(98f) Identification of Highly Selective Surface Pathways for Methane Dry Reforming Using Mechano-Chemical Synthesis of Pd-CeO2

As natural gas production is projected to increase in tandem with a global effort to curb emissions, the valorization of methane while simultaneously decreasing carbon dioxide emissions has attracted substantial interest. The dry reforming of methane (DRM) is the one-to-one reaction between methane and carbon dioxide to generate carbon monoxide and hydrogen (DRM, CH₄ + CO₂ ⇋ 2H₂ + 2CO, ΔH^o_298K = 247 kJ/mol), i.e., syngas, which is an essential chemical building block to higher value products. The main challenge to DRM lies in the high thermodynamic stability of CH₄ and CO₂ and the endothermic nature of the reaction, where the activation of the methane requires high operating temperatures. To this end, ceria-based catalysts have been explored due to their stability under high operating temperatures and their ability to stabilize active metal centers in addition to serving as an adsorption site for CO₂. Furthermore, mechanochemical milling of metal precursors onto ceria has been shown to be a promising method to prepare highly selective and active catalysts for oxidation reactions.
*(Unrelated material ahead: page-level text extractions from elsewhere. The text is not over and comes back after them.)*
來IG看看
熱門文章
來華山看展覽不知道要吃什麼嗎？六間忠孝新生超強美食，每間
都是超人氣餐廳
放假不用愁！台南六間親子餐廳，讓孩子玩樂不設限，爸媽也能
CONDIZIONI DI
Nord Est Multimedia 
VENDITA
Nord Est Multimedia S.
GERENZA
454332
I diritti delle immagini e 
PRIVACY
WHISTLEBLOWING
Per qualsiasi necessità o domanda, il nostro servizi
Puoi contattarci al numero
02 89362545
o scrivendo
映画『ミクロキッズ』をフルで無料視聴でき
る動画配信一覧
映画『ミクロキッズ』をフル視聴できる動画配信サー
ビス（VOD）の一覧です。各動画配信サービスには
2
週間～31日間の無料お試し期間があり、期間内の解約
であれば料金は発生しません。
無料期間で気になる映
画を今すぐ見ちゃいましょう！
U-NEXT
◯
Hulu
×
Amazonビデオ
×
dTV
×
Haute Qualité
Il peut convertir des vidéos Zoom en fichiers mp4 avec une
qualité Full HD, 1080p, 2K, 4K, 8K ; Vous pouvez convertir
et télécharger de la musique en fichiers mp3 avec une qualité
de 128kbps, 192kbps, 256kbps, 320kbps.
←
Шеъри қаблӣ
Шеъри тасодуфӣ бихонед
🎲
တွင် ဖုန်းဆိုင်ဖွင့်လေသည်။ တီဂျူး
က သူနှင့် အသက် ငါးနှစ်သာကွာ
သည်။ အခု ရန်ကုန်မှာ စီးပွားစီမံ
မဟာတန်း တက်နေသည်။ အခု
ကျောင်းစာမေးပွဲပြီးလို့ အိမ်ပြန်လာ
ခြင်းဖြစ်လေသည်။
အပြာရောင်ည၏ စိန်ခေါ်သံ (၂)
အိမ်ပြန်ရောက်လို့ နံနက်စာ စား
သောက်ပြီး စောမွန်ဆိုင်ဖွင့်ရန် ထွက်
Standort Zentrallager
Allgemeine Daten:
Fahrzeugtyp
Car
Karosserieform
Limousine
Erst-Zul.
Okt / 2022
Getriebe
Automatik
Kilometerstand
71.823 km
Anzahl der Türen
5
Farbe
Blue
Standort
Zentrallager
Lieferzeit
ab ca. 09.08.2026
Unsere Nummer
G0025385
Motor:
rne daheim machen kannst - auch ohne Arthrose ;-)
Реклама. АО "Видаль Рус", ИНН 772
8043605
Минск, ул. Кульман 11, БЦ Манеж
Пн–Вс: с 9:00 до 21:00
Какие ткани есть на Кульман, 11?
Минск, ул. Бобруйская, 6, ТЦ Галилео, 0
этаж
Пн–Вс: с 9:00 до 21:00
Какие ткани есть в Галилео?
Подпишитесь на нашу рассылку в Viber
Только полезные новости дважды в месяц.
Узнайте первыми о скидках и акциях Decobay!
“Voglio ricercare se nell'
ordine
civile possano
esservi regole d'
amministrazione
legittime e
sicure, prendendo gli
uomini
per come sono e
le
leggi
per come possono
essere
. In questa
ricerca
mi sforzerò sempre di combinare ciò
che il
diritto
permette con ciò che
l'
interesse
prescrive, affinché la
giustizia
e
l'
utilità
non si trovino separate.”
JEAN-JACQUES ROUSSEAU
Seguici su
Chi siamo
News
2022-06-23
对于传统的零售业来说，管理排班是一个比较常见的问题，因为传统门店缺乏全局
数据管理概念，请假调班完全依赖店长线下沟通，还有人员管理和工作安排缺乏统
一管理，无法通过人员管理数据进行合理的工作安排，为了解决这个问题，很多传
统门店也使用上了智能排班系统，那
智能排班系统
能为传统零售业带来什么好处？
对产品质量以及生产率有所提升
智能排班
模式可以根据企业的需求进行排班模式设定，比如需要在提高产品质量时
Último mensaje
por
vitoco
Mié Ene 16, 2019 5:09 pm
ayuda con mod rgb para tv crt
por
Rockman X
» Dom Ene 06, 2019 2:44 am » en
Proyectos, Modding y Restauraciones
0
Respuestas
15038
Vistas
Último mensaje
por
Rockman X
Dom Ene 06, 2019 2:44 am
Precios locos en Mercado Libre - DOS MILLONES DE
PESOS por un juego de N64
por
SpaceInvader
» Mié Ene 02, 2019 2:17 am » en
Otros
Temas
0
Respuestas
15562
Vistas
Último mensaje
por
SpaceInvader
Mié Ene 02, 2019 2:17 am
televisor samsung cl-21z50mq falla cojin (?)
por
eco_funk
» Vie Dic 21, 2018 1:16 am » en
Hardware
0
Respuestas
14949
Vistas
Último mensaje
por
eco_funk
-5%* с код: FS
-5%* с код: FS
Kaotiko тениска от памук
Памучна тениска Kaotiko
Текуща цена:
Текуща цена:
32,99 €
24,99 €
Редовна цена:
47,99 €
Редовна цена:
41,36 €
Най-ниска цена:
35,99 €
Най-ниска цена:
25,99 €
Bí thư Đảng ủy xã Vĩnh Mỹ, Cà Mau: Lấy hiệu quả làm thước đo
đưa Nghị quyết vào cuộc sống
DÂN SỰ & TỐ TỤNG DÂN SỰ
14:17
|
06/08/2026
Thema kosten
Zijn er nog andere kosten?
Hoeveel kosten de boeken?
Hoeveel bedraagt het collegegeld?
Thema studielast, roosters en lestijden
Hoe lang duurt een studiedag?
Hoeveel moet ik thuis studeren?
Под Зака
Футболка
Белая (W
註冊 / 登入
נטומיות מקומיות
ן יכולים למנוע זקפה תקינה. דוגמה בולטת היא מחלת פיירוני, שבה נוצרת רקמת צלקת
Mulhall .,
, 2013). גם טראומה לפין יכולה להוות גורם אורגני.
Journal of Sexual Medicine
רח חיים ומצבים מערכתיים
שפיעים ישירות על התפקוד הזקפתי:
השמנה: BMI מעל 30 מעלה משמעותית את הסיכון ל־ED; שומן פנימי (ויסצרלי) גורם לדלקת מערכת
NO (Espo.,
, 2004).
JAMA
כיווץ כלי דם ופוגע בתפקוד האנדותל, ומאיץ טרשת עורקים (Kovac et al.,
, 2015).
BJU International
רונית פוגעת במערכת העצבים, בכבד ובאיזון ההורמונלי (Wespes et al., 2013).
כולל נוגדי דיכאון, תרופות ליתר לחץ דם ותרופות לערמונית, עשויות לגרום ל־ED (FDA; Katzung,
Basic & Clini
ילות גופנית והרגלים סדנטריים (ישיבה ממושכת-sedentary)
The DRM reaction mechanism was explored on mechanochemically prepared Pd/CeO₂ catalysts (PdAcCeO₂M), which yield unique Pd-Ce interfaces, where PdAcCeO₂M has a distinct reaction mechanism and higher reactivity for DRM relative to traditionally synthesized impregnated Pd/CeO₂ (PdCeO₂IW). In-situ characterizations and DFT calculations revealed that the enhanced chemistry of PdAcCeO₂M can be attributed to the presence of a carbon-modified Pd⁰ and Ce^4+/3+ surface arrangement, where distinct surface species are sustained exclusively under reaction conditions. This unique arrangement leads to highly selective and distinct surface reaction pathways that prefer the direct oxidation of CH_x to CO, identified on PdAcCeO₂M using isotope DRIFTS and highlighting for the first time linear Pd-CO species bound on metallic and C-modified Pd, leading to adsorbed HCOO [1595 cm^-1] species as key DRM intermediates, stemming from associative CO₂ reduction.